La vara del pertiguero, Opinión

La feria de lo vacío

La feria está llena de cordobeses, pero la iglesia donde se ubica Nuestra Señora de la Salud está vacía. Y cabe recordar que dicha advocación es la que da nombre a nuestra feria, que gracias a ella existe como tal y que su primer sentido es el de festejar a María como dadora de salud. Sin embargo, los tiempos cambian y el devenir de la vida nos hace olvidar el porqué de las cosas.

Nuestro país puede estar mal económicamente, los trabajos tal vez sean precarios y la situación familiar de más de uno quizás esté abocada a la miseria financiera, donde poco se puede hacer para ahorrar. Pero la feria está llena, y bien llena, tal vez por esa necesidad vital de olvidar por un momento el drama del día a día y sus durezas. Probablemente tanta festividad venga bien para airear las mentes y encarar con un poco más de ánimo nuestro presente. Incluso es posible que todo esto sirva para reconstruirnos internamente, en una especie de sucedáneo espiritual aliviador.

Pese a todo ello, Nuestra Señora de la Salud sigue sola, enclaustrada tras unos muros que pocos visitan y que ya no recuerdan el fervor de aquellos devotos que, confiados en la misericordia de Dios y en la intercesión de María, buscaban el consuelo y los milagros en aquel lugar. La esperanza y la fe parecen retroceder en nuestro país, como apunta la última encuesta del CIS, lo cual es preocupante y me trae a la mente las mismísimas palabras de Jesús: «Cuando venga el Hijo del hombre, ¿encontrará esta fe en la tierra?».

No cabe duda de que las personas necesitamos algo más que pan para vivir, y no me refiero solo al entretenimiento, sino a aquella otra parte nuestra que sueña, se emociona y se contempla en la realidad circundante. La espiritualidad humana es algo innegable en nosotros, aunque muchos no quieran verla o la minimicen. El problema está en ahogar esa necesidad espiritual en cosas vanas y pasajeras que aparentan curar, pero no curan. En el mejor de los casos solo adormecen nuestros sentidos y nos despistan. Luego, pasado lo bueno, los fantasmas que nos acechaban vuelven y todo retorna al mismo punto. Por tanto, otra vez a empezar, a buscar entretenimientos continuos y a evadir en todo momento la causa que realmente nos perturba.

Y la Virgen de la Salud sigue sola. Apenas nadie la visita intencionadamente. Ni a ella ni a otras tantas imágenes advocativas, relegadas al polvo y al olvido. Y aun así, las necesitamos, pues el mundo no logra resarcirse ni avanzar, no alcanza esa felicidad prometida ni llega a reposar la cabeza en un sitio donde solo haya paz y fraternidad.

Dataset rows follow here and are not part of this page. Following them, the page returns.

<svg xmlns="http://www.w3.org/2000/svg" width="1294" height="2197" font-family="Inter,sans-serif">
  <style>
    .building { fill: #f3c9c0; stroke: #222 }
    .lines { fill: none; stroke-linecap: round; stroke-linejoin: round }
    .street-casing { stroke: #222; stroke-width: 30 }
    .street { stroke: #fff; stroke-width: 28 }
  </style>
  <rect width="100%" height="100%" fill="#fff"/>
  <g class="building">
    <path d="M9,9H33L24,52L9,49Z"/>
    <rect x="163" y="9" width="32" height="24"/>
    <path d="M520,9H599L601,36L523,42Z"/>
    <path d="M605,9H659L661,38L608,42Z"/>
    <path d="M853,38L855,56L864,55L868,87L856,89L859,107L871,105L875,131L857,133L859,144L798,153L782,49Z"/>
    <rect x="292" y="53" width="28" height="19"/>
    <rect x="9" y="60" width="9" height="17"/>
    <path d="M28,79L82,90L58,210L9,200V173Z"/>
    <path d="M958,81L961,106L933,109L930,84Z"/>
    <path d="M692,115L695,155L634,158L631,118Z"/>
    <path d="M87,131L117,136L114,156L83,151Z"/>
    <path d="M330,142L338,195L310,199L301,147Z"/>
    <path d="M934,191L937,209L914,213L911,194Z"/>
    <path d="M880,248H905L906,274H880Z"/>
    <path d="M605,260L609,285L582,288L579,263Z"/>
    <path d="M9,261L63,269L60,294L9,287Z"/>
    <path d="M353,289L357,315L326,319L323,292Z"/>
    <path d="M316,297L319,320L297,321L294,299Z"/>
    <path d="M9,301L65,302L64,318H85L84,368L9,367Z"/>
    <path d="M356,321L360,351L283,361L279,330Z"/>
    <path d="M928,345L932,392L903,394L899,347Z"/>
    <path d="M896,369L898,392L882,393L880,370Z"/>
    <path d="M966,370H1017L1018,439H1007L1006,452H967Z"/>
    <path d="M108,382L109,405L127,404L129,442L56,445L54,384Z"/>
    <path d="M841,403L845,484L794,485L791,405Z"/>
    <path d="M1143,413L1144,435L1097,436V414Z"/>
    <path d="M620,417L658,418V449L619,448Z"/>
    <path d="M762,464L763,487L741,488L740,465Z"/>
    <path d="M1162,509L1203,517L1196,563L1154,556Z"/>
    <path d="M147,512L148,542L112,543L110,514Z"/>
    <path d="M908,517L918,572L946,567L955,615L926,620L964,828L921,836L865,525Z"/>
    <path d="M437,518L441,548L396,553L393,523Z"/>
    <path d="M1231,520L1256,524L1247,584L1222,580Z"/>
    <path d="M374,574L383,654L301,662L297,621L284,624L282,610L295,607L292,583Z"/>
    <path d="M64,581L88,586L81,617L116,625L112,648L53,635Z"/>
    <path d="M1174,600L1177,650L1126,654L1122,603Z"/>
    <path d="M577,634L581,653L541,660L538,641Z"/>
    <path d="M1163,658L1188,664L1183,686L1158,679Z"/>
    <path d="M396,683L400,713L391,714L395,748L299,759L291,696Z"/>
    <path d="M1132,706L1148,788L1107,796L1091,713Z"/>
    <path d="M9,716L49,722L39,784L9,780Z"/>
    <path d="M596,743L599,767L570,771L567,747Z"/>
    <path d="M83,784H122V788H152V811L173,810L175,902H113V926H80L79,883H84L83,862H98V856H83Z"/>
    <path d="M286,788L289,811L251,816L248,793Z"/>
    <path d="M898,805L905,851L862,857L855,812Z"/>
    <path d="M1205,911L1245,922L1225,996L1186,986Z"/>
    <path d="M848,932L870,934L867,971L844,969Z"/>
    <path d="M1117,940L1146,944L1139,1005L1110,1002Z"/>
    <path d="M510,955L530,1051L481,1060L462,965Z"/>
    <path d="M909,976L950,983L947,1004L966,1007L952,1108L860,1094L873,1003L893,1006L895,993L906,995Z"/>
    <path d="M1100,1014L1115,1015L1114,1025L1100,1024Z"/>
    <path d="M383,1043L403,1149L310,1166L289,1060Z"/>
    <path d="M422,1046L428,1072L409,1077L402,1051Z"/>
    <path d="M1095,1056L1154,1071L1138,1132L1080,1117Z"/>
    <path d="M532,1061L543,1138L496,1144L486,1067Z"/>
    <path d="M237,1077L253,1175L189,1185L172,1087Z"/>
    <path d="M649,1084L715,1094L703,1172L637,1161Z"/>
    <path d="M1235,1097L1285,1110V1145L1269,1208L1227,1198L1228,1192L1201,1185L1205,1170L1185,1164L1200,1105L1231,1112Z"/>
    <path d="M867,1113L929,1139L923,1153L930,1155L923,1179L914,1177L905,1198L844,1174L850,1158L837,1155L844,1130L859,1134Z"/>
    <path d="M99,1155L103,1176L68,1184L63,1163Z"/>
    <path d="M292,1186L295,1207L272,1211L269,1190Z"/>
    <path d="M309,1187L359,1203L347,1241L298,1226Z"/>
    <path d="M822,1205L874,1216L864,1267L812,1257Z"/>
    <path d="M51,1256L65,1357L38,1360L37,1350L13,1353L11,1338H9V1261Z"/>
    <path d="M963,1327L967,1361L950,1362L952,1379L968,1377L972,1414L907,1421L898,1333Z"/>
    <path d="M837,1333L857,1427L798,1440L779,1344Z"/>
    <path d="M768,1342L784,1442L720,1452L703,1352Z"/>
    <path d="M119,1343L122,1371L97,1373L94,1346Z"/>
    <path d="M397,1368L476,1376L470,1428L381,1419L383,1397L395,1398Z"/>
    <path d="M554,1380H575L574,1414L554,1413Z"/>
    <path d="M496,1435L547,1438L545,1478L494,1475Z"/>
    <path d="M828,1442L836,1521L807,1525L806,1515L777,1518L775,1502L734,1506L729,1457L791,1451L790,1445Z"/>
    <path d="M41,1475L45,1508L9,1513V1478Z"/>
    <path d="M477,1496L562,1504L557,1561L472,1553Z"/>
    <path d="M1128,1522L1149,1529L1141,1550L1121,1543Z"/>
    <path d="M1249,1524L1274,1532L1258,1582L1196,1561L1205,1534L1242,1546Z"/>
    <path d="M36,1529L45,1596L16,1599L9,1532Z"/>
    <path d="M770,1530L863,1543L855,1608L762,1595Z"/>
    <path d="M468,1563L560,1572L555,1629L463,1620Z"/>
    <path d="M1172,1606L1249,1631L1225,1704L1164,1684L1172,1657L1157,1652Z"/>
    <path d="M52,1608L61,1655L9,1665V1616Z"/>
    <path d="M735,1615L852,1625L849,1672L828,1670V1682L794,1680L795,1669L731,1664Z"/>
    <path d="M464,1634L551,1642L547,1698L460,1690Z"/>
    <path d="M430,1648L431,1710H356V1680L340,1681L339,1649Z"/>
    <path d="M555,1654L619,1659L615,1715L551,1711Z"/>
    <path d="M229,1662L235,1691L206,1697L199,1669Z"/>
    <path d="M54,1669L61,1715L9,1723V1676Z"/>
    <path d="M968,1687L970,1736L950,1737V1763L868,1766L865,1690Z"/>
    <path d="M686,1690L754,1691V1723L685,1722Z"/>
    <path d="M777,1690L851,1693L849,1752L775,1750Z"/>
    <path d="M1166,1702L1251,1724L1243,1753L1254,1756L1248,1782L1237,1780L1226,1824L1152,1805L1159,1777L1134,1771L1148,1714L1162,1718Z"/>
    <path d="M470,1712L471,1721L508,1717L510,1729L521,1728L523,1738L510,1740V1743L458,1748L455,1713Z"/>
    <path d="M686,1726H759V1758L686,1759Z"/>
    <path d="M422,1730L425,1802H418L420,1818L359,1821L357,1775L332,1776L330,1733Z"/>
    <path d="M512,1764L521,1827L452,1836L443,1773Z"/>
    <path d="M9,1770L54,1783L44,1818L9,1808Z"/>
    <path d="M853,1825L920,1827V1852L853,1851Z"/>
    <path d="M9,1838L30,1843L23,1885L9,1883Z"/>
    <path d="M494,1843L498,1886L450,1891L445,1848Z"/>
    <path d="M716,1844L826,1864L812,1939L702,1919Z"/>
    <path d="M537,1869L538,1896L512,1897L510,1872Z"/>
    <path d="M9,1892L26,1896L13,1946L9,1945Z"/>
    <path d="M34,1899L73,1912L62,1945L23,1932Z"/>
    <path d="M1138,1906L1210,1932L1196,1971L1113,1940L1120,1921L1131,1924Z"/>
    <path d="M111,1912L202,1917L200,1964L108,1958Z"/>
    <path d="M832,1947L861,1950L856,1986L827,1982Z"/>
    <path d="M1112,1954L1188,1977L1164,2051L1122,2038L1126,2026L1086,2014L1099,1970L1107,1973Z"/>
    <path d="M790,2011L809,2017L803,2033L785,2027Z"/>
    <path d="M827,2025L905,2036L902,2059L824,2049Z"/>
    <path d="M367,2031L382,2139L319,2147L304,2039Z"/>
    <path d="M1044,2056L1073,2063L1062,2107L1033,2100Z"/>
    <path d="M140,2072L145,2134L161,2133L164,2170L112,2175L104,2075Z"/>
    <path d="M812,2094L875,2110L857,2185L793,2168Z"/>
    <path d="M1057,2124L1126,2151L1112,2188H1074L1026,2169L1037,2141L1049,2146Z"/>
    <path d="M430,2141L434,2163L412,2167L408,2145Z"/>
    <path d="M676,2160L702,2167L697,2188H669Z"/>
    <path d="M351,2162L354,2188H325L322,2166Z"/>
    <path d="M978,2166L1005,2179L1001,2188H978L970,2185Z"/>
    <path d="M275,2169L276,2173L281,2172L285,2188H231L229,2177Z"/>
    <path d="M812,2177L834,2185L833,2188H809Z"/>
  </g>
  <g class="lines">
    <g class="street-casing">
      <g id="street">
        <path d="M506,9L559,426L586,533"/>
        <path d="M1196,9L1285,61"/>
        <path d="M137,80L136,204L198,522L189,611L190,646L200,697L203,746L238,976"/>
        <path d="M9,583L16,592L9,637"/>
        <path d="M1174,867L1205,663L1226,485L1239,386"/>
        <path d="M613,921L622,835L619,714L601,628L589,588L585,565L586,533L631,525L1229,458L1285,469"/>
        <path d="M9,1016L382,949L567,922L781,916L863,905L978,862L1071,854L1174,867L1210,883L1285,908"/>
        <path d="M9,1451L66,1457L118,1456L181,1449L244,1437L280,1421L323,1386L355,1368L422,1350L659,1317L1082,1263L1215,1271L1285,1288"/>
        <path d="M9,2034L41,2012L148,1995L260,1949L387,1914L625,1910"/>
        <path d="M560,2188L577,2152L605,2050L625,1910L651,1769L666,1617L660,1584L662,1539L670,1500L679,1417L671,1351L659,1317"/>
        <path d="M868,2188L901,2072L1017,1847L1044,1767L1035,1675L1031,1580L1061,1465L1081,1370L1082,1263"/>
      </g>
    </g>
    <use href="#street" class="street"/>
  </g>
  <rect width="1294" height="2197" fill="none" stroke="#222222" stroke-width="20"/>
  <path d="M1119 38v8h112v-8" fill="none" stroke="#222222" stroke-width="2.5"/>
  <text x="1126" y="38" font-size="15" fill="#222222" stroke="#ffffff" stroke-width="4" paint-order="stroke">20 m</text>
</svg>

El paraíso en la tierra que vaticinaban los pregoneros del materialismo y sus secuaces, quienes con Nietzsche decían que «Dios había muerto», se ha revelado como un purgatorio constante de culpas y un infierno feroz de radicalismos.

Que nadie vea en esto un ataque a las festividades y a las celebraciones, sino un esbozo de reflexión que intenta comprender la causa real de muchas cosas. Debemos festejar la vida, sin duda alguna; pero no se puede celebrar nada cuando su esencia está dañada. Antes hay que reconstruirla, llenar el vacío que la acomete con un sentido trascendental. De lo contrario, la fiesta de turno se convierte solo en una excusa para fugarse del mundo, lo cual implica que, una vez terminada tal fiesta, solo nos queda encararnos nuevamente con el mundo y su crueldad.

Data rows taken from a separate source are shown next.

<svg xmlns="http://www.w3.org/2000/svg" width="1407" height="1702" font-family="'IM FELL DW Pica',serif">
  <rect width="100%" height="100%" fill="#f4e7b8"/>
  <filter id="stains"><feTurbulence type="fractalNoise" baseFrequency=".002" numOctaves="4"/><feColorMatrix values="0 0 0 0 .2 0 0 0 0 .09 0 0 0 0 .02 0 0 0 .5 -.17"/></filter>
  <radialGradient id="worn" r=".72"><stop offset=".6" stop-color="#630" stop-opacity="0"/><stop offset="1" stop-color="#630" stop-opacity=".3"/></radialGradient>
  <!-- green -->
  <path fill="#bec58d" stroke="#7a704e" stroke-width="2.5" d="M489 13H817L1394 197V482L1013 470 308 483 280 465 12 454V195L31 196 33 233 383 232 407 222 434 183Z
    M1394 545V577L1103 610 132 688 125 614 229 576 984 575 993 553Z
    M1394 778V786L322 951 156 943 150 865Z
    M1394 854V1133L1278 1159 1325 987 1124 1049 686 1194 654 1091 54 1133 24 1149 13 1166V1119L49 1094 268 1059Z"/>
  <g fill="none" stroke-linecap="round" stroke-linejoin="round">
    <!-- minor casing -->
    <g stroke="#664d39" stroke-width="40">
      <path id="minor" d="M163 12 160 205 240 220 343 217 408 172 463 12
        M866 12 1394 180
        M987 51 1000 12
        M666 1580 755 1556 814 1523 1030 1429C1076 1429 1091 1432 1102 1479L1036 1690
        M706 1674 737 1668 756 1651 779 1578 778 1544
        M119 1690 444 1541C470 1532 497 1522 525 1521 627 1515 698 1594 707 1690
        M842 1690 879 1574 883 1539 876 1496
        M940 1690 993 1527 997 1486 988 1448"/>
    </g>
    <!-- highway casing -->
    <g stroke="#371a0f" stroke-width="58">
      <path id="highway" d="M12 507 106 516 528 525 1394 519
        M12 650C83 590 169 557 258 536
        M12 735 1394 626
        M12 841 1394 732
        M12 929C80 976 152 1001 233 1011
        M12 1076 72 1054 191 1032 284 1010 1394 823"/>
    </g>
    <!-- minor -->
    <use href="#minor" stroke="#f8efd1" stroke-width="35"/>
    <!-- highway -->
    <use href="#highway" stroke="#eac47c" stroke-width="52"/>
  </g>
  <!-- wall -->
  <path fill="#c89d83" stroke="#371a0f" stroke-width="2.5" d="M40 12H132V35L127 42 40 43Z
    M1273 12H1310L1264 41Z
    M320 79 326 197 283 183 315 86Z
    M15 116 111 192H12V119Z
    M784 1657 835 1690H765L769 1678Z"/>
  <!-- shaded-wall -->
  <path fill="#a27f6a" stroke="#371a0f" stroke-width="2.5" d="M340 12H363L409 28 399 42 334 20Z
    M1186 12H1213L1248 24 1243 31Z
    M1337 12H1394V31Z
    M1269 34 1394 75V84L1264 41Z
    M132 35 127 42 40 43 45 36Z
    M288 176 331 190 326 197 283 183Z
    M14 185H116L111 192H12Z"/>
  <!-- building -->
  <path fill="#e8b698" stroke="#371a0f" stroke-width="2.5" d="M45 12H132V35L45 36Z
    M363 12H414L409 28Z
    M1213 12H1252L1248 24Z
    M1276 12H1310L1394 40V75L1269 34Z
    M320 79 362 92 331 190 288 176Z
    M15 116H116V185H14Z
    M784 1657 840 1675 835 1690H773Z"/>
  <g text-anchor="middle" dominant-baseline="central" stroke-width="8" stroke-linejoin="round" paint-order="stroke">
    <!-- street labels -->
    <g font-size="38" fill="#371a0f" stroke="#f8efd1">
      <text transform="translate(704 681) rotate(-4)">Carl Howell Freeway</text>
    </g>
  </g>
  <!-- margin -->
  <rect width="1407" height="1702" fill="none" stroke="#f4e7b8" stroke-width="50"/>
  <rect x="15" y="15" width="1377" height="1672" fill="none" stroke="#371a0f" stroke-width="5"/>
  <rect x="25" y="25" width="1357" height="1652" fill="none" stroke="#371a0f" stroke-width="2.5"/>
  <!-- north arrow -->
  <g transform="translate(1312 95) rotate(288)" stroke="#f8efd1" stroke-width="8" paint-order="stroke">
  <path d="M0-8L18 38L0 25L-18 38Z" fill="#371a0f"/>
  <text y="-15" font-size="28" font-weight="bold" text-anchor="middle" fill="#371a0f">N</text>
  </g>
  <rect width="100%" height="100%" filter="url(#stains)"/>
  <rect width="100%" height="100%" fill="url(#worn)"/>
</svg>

Este es el dinamismo de nuestro tiempo. Nuestra fe nos invita a celebrar cada día como una nueva fiesta, pues encuentra en Cristo el sentido de la vida y la razón por la cual debemos seguir adelante. Fuera de esto, el vacío es claro y el terror ante la nada puede ahogarnos. Porque, en conclusión, si el hombre pierde su parte espiritual, si la olvida o la supedita a elementos con fecha de caducidad, se despoja de su energía más valiosa y queda a merced de los embates del mundo: egoísmo, vanidad, conflictos de intereses, etc.

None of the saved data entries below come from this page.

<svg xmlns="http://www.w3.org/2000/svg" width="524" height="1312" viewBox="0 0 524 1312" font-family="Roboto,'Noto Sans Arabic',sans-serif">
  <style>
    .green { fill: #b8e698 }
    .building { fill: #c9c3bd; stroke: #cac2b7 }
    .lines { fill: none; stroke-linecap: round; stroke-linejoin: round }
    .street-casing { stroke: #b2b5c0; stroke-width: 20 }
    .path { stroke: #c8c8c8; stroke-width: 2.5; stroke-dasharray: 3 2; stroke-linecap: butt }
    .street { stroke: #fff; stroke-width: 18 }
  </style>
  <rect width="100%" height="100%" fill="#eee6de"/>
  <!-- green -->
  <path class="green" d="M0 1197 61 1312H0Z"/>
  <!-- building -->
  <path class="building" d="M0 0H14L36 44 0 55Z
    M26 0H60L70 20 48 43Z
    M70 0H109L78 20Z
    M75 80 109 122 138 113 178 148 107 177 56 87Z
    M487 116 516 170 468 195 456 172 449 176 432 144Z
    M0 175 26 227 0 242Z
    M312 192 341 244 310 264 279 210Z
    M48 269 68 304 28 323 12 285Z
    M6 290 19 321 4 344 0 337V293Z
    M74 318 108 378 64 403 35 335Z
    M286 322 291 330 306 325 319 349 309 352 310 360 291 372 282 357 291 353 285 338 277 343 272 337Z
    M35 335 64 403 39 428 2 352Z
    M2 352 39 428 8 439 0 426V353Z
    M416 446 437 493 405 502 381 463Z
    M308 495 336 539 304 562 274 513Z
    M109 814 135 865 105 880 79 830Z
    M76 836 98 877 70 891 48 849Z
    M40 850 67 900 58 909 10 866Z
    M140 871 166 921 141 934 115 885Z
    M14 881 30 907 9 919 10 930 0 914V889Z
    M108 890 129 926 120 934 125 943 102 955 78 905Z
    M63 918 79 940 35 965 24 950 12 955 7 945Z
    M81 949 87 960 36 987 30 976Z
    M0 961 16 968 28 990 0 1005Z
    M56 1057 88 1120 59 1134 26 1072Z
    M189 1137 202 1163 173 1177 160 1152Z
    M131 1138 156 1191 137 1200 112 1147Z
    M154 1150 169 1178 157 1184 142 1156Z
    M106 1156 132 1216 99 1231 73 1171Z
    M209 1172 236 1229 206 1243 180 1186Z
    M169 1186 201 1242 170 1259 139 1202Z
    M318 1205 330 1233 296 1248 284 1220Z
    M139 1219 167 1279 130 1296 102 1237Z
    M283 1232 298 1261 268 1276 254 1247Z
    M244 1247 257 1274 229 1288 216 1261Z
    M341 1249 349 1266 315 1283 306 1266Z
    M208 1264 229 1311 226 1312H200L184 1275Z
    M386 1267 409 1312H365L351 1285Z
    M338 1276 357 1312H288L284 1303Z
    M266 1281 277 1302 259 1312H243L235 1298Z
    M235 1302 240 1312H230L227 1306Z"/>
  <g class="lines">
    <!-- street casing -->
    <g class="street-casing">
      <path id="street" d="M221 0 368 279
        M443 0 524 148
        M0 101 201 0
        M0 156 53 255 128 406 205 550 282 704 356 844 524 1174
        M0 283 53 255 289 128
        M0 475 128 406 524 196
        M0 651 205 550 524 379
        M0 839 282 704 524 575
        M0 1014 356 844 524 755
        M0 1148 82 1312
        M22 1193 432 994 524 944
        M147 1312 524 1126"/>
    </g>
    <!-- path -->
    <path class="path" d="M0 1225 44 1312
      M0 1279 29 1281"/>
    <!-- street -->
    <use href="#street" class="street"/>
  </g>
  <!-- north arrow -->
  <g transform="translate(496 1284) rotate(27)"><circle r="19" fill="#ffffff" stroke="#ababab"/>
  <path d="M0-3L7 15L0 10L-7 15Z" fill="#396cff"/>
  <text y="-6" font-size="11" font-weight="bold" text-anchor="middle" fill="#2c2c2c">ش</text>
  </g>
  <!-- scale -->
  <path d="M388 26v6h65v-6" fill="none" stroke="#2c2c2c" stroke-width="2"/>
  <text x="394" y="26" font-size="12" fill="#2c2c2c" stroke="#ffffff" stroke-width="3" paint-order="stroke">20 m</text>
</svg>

En fin, aquí termina el esbozo reflexivo, algo pesado y seguramente endeble. Ojalá sea solo una especulación más y, en el fondo, exista aún algo que justifica la juerga y el desfase. Ojalá que la celebración y la fiesta no se circunscriba solo a una fecha concreta del calendario. Si esto es así, significa que hay algo más profundo que nos permite festejar la vida cada día, aunque no lo marque el calendario.